Return each line of the records below that contains the word "distributions".

■ Dataset records:
Content starts
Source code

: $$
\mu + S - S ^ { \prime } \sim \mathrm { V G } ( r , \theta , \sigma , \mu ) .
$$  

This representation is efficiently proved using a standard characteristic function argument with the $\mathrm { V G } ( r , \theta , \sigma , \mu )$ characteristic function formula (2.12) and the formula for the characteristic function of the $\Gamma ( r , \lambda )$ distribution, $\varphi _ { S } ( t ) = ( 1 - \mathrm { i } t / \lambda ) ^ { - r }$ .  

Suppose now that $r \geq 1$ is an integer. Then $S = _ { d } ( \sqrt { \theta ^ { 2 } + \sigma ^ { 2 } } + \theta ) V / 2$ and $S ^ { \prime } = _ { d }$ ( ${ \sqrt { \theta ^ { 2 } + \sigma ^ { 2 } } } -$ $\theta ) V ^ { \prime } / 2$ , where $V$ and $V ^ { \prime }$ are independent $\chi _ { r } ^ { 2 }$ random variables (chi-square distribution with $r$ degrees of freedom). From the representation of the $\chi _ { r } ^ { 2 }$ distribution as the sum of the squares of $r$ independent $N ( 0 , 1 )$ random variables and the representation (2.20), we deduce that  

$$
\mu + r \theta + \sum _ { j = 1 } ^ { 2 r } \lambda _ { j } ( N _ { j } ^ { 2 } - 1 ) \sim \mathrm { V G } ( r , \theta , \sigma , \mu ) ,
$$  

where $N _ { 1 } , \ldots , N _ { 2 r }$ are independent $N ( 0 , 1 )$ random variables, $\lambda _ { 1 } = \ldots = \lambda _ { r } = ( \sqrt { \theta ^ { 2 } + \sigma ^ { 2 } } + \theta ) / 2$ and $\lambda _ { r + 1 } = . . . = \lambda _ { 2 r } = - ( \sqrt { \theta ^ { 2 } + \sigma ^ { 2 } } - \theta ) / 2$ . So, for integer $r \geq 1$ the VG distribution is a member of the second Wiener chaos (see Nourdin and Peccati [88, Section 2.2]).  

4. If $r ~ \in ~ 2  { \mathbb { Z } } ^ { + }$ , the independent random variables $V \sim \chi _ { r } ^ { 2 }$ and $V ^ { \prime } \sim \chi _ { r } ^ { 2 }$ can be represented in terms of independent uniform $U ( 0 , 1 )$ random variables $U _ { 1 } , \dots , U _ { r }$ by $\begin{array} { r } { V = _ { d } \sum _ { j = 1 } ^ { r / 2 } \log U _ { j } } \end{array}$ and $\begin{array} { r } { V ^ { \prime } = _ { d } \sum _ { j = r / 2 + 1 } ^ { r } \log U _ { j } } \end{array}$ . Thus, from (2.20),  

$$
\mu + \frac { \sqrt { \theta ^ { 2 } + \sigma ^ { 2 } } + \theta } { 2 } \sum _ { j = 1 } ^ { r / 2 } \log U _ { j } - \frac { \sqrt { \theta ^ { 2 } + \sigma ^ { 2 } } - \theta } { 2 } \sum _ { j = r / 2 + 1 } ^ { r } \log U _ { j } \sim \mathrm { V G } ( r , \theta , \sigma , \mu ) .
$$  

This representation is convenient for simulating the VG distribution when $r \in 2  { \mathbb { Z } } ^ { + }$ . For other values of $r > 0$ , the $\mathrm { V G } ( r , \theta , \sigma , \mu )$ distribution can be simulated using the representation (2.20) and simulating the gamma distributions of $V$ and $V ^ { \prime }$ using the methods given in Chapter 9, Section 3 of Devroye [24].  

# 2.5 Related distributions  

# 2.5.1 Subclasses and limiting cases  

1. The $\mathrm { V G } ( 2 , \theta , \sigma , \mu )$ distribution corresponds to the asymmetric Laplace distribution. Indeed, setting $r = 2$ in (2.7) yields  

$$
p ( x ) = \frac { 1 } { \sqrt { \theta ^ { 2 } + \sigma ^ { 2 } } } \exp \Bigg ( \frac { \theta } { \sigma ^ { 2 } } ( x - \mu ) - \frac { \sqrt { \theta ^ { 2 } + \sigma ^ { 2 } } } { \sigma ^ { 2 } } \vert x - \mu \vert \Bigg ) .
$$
Content ends
Content starts
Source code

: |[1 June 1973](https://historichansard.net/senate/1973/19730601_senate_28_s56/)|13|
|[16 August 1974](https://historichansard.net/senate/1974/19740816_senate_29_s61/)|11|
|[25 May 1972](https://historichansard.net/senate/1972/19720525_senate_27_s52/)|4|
Content ends
■ Answer:
This representation is convenient for simulating the VG distribution when $r \in 2  { \mathbb { Z } } ^ { + }$ . For other values of $r > 0$ , the $\mathrm { V G } ( r , \theta , \sigma , \mu )$ distribution can be simulated using the representation (2.20) and simulating the gamma distributions of $V$ and $V ^ { \prime }$ using the methods given in Chapter 9, Section 3 of Devroye [24].  
# 2.5 Related distributions  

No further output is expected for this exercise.